═══ Material to process
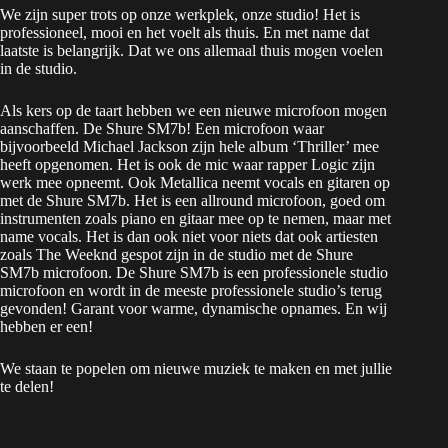
We zijn super trots op onze werkplek, onze studio! Het is
professioneel, mooi en het voelt als thuis. En met name dat
laatste is belangrijk. Dat we ons allemaal thuis mogen voelen
in de studio.
Als kers op de taart hebben we een nieuwe microfoon mogen
aanschaffen. De Shure SM7b! Een microfoon waar
bijvoorbeeld Michael Jackson zijn hele album ‘Thriller’ mee
heeft opgenomen. Het is ook de mic waar rapper Logic zijn
werk mee opneemt. Ook Metallica neemt vocals en gitaren op
met de Shure SM7b. Het is een allround microfoon, goed om
instrumenten zoals piano en gitaar mee op te nemen, maar met
name vocals. Het is dan ook niet voor niets dat ook artiesten
zoals The Weeknd gespot zijn in de studio met de Shure
SM7b microfoon. De Shure SM7b is een professionele studio
microfoon en wordt in de meeste professionele studio’s terug
gevonden! Garant voor warme, dynamische opnames. En wij
hebben er een!
We staan te popelen om nieuwe muziek te maken en met jullie
te delen!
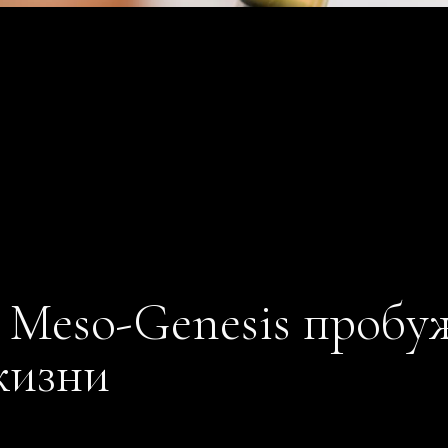
 Meso-Genesis пробу
жизни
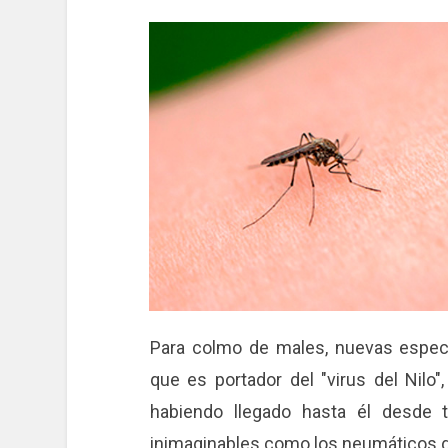
Para colmo de males, nuevas espec
que es portador del "virus del Nilo"
habiendo llegado hasta él desde 
inimaginables como los neumáticos d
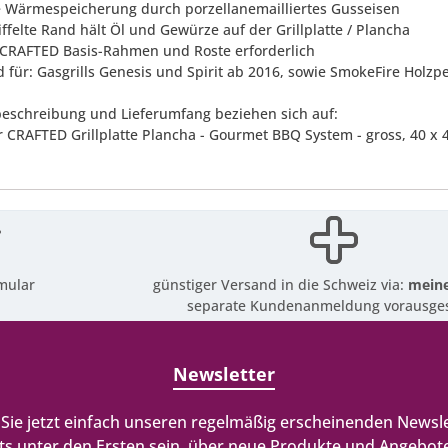
e Wärmespeicherung durch porzellanemailliertes Gusseisen
iffelte Rand hält Öl und Gewürze auf der Grillplatte / Plancha
CRAFTED Basis-Rahmen und Roste erforderlich
 für: Gasgrills Genesis und Spirit ab 2016, sowie SmokeFire Holzpel
eschreibung und Lieferumfang beziehen sich auf:
 CRAFTED Grillplatte Plancha - Gourmet BBQ System - gross, 40 x 
mular
günstiger Versand in die Schweiz via:
meine
separate Kundenanmeldung vorausges
Newsletter
Sie jetzt einfach unseren regelmäßig erscheinenden Newsle
ts unter den Ersten sein, über neue Produkte und Angebote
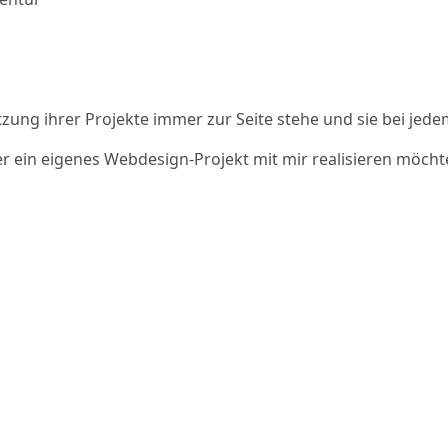
zung ihrer Projekte immer zur Seite stehe und sie bei jede
ein eigenes Webdesign-Projekt mit mir realisieren möchten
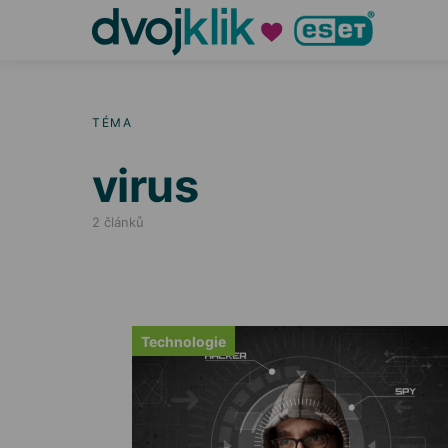
TÉMA
virus
2 článků
Technologie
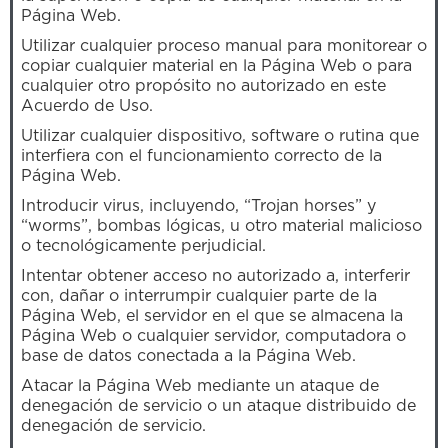
Página Web.
Utilizar cualquier proceso manual para monitorear o
copiar cualquier material en la Página Web o para
cualquier otro propósito no autorizado en este
Acuerdo de Uso.
Utilizar cualquier dispositivo, software o rutina que
interfiera con el funcionamiento correcto de la
Página Web.
Introducir virus, incluyendo, “Trojan horses” y
“worms”, bombas lógicas, u otro material malicioso
o tecnológicamente perjudicial.
Intentar obtener acceso no autorizado a, interferir
con, dañar o interrumpir cualquier parte de la
Página Web, el servidor en el que se almacena la
Página Web o cualquier servidor, computadora o
base de datos conectada a la Página Web.
Atacar la Página Web mediante un ataque de
denegación de servicio o un ataque distribuido de
denegación de servicio.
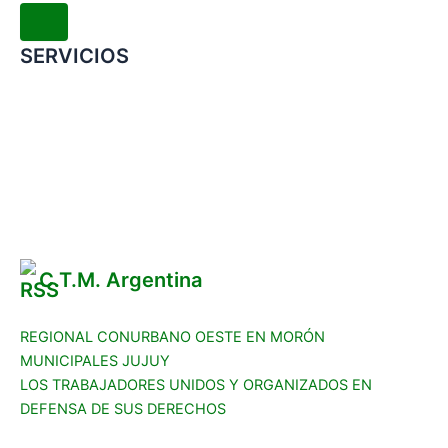
SERVICIOS
Convenio Colectivo de Trabajo
COMERCIOS ADHERIDOS
Galería de Imágenes
Reclamos
C.T.M. Argentina
REGIONAL CONURBANO OESTE EN MORÓN
MUNICIPALES JUJUY
LOS TRABAJADORES UNIDOS Y ORGANIZADOS EN
DEFENSA DE SUS DERECHOS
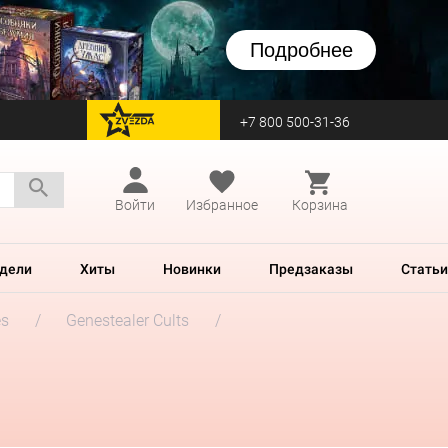
Подробнее
+7 800 500-31-36
перейти на Zvezda
Войти
Избранное
Корзина
дели
Хиты
Новинки
Предзаказы
Статьи
es
Genestealer Cults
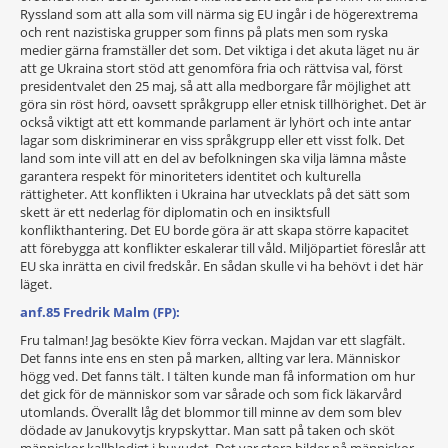
Ryssland som att alla som vill närma sig EU ingår i de högerextrema
och rent nazistiska grupper som finns på plats men som ryska
medier gärna framställer det som. Det viktiga i det akuta läget nu är
att ge Ukraina stort stöd att genomföra fria och rättvisa val, först
presidentvalet den 25 maj, så att alla medborgare får möjlighet att
göra sin röst hörd, oavsett språkgrupp eller etnisk tillhörighet. Det är
också viktigt att ett kommande parlament är lyhört och inte antar
lagar som diskriminerar en viss språkgrupp eller ett visst folk. Det
land som inte vill att en del av befolkningen ska vilja lämna måste
garantera respekt för minoriteters identitet och kulturella
rättigheter. Att konflikten i Ukraina har utvecklats på det sätt som
skett är ett nederlag för diplomatin och en insiktsfull
konflikthantering. Det EU borde göra är att skapa större kapacitet
att förebygga att konflikter eskalerar till våld. Miljöpartiet föreslår att
EU ska inrätta en civil fredskår. En sådan skulle vi ha behövt i det här
läget.
anf.85 Fredrik Malm (FP):
Fru talman! Jag besökte Kiev förra veckan. Majdan var ett slagfält.
Det fanns inte ens en sten på marken, allting var lera. Människor
högg ved. Det fanns tält. I tälten kunde man få information om hur
det gick för de människor som var sårade och som fick läkarvård
utomlands. Överallt låg det blommor till minne av dem som blev
dödade av Janukovytjs krypskyttar. Man satt på taken och sköt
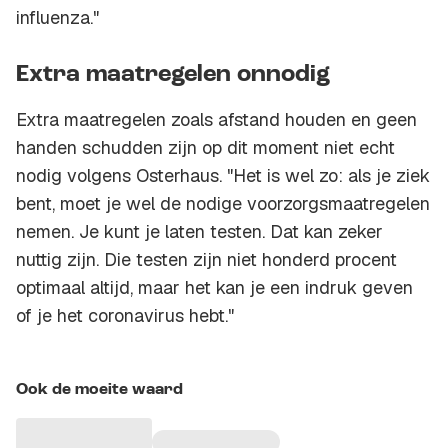
influenza."
Extra maatregelen onnodig
Extra maatregelen zoals afstand houden en geen
handen schudden zijn op dit moment niet echt
nodig volgens Osterhaus. "Het is wel zo: als je ziek
bent, moet je wel de nodige voorzorgsmaatregelen
nemen. Je kunt je laten testen. Dat kan zeker
nuttig zijn. Die testen zijn niet honderd procent
optimaal altijd, maar het kan je een indruk geven
of je het coronavirus hebt."
Ook de moeite waard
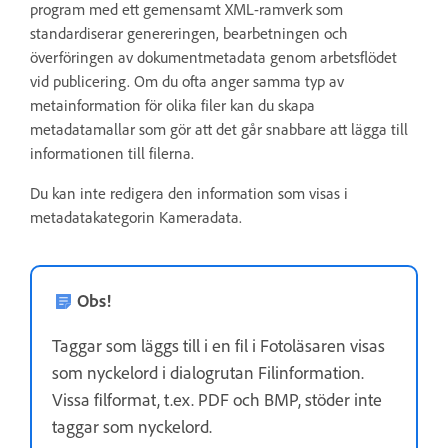
program med ett gemensamt XML-ramverk som
standardiserar genereringen, bearbetningen och
överföringen av dokumentmetadata genom arbetsflödet
vid publicering. Om du ofta anger samma typ av
metainformation för olika filer kan du skapa
metadatamallar som gör att det går snabbare att lägga till
informationen till filerna.
Du kan inte redigera den information som visas i
metadatakategorin Kameradata.
Obs!
Taggar som läggs till i en fil i Fotoläsaren visas
som nyckelord i dialogrutan Filinformation.
Vissa filformat, t.ex. PDF och BMP, stöder inte
taggar som nyckelord.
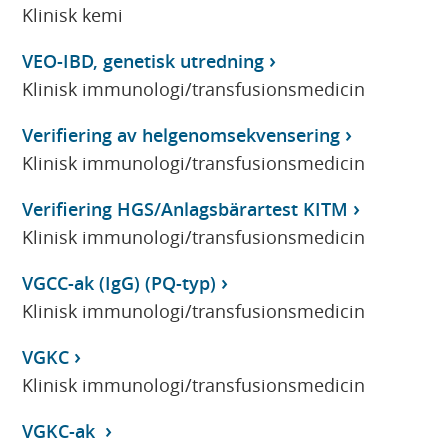
Klinisk kemi
VEO-IBD, genetisk utredning
Klinisk immunologi/transfusionsmedicin
Verifiering av helgenomsekvensering
Klinisk immunologi/transfusionsmedicin
Verifiering HGS/Anlagsbärartest KITM
Klinisk immunologi/transfusionsmedicin
VGCC-ak (IgG) (PQ-typ)
Klinisk immunologi/transfusionsmedicin
VGKC
Klinisk immunologi/transfusionsmedicin
VGKC-ak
══════
Problem statement ::
Only one stretch of the data is wanted: write out exactly the lines from the one holding "перейти на Zvezda" through the one holding "presidentvalet den 25", both included, without the pictures.

Exercise output ::
перейти на Zvezda
Войти
Избранное
Корзина
дели
Хиты
Новинки
Предзаказы
Статьи
es
Genestealer Cults
Ryssland som att alla som vill närma sig EU ingår i de högerextrema
och rent nazistiska grupper som finns på plats men som ryska
medier gärna framställer det som. Det viktiga i det akuta läget nu är
att ge Ukraina stort stöd att genomföra fria och rättvisa val, först
presidentvalet den 25 maj, så att alla medborgare får möjlighet att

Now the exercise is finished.